***** DATASET RECORDS *****

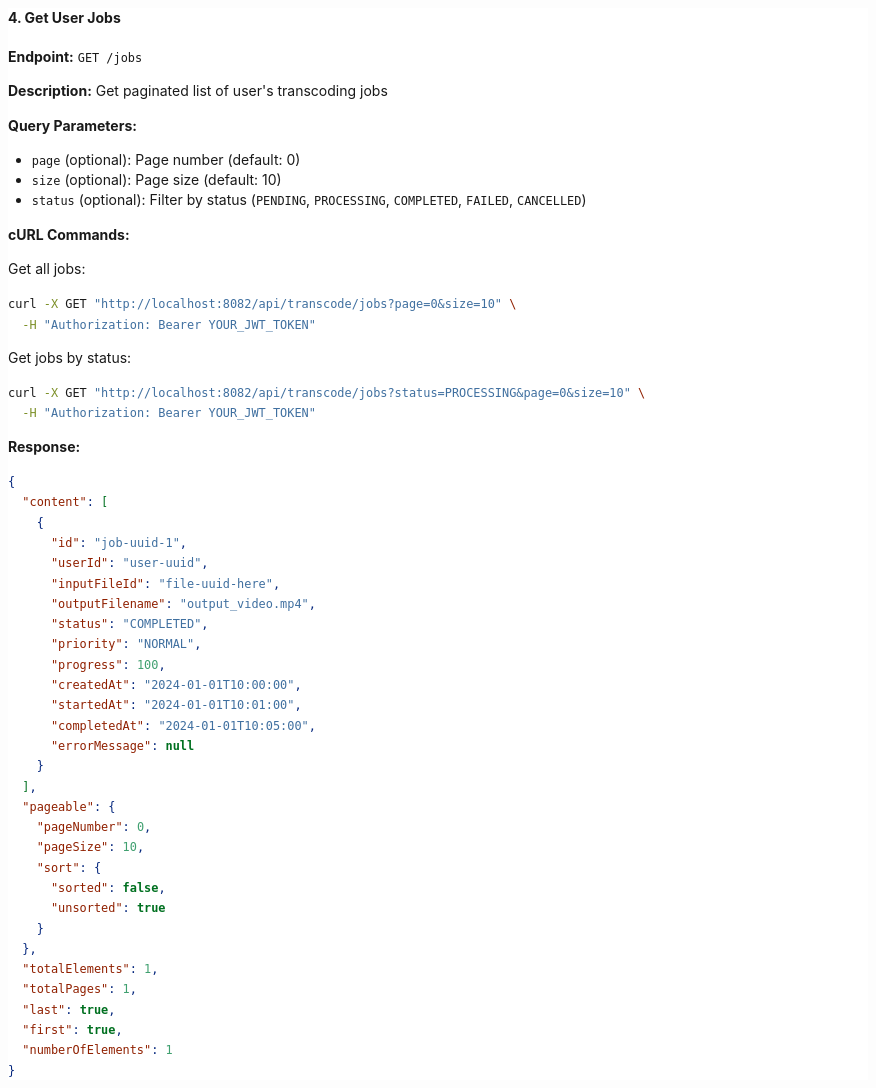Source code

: #### 4. Get User Jobs

**Endpoint:** `GET /jobs`

**Description:** Get paginated list of user's transcoding jobs

**Query Parameters:**
- `page` (optional): Page number (default: 0)
- `size` (optional): Page size (default: 10)
- `status` (optional): Filter by status (`PENDING`, `PROCESSING`, `COMPLETED`, `FAILED`, `CANCELLED`)

**cURL Commands:**

Get all jobs:
```bash
curl -X GET "http://localhost:8082/api/transcode/jobs?page=0&size=10" \
  -H "Authorization: Bearer YOUR_JWT_TOKEN"
```

Get jobs by status:
```bash
curl -X GET "http://localhost:8082/api/transcode/jobs?status=PROCESSING&page=0&size=10" \
  -H "Authorization: Bearer YOUR_JWT_TOKEN"
```

**Response:**
```json
{
  "content": [
    {
      "id": "job-uuid-1",
      "userId": "user-uuid",
      "inputFileId": "file-uuid-here",
      "outputFilename": "output_video.mp4",
      "status": "COMPLETED",
      "priority": "NORMAL",
      "progress": 100,
      "createdAt": "2024-01-01T10:00:00",
      "startedAt": "2024-01-01T10:01:00",
      "completedAt": "2024-01-01T10:05:00",
      "errorMessage": null
    }
  ],
  "pageable": {
    "pageNumber": 0,
    "pageSize": 10,
    "sort": {
      "sorted": false,
      "unsorted": true
    }
  },
  "totalElements": 1,
  "totalPages": 1,
  "last": true,
  "first": true,
  "numberOfElements": 1
}
```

*****

Extract all the data above exactly, excluding every picture.

- [YOUR RESPONSE]
Source code

: #### 4. Get User Jobs

**Endpoint:** `GET /jobs`

**Description:** Get paginated list of user's transcoding jobs

**Query Parameters:**
- `page` (optional): Page number (default: 0)
- `size` (optional): Page size (default: 10)
- `status` (optional): Filter by status (`PENDING`, `PROCESSING`, `COMPLETED`, `FAILED`, `CANCELLED`)

**cURL Commands:**

Get all jobs:
```bash
curl -X GET "http://localhost:8082/api/transcode/jobs?page=0&size=10" \
  -H "Authorization: Bearer YOUR_JWT_TOKEN"
```

Get jobs by status:
```bash
curl -X GET "http://localhost:8082/api/transcode/jobs?status=PROCESSING&page=0&size=10" \
  -H "Authorization: Bearer YOUR_JWT_TOKEN"
```

**Response:**
```json
{
  "content": [
    {
      "id": "job-uuid-1",
      "userId": "user-uuid",
      "inputFileId": "file-uuid-here",
      "outputFilename": "output_video.mp4",
      "status": "COMPLETED",
      "priority": "NORMAL",
      "progress": 100,
      "createdAt": "2024-01-01T10:00:00",
      "startedAt": "2024-01-01T10:01:00",
      "completedAt": "2024-01-01T10:05:00",
      "errorMessage": null
    }
  ],
  "pageable": {
    "pageNumber": 0,
    "pageSize": 10,
    "sort": {
      "sorted": false,
      "unsorted": true
    }
  },
  "totalElements": 1,
  "totalPages": 1,
  "last": true,
  "first": true,
  "numberOfElements": 1
}
```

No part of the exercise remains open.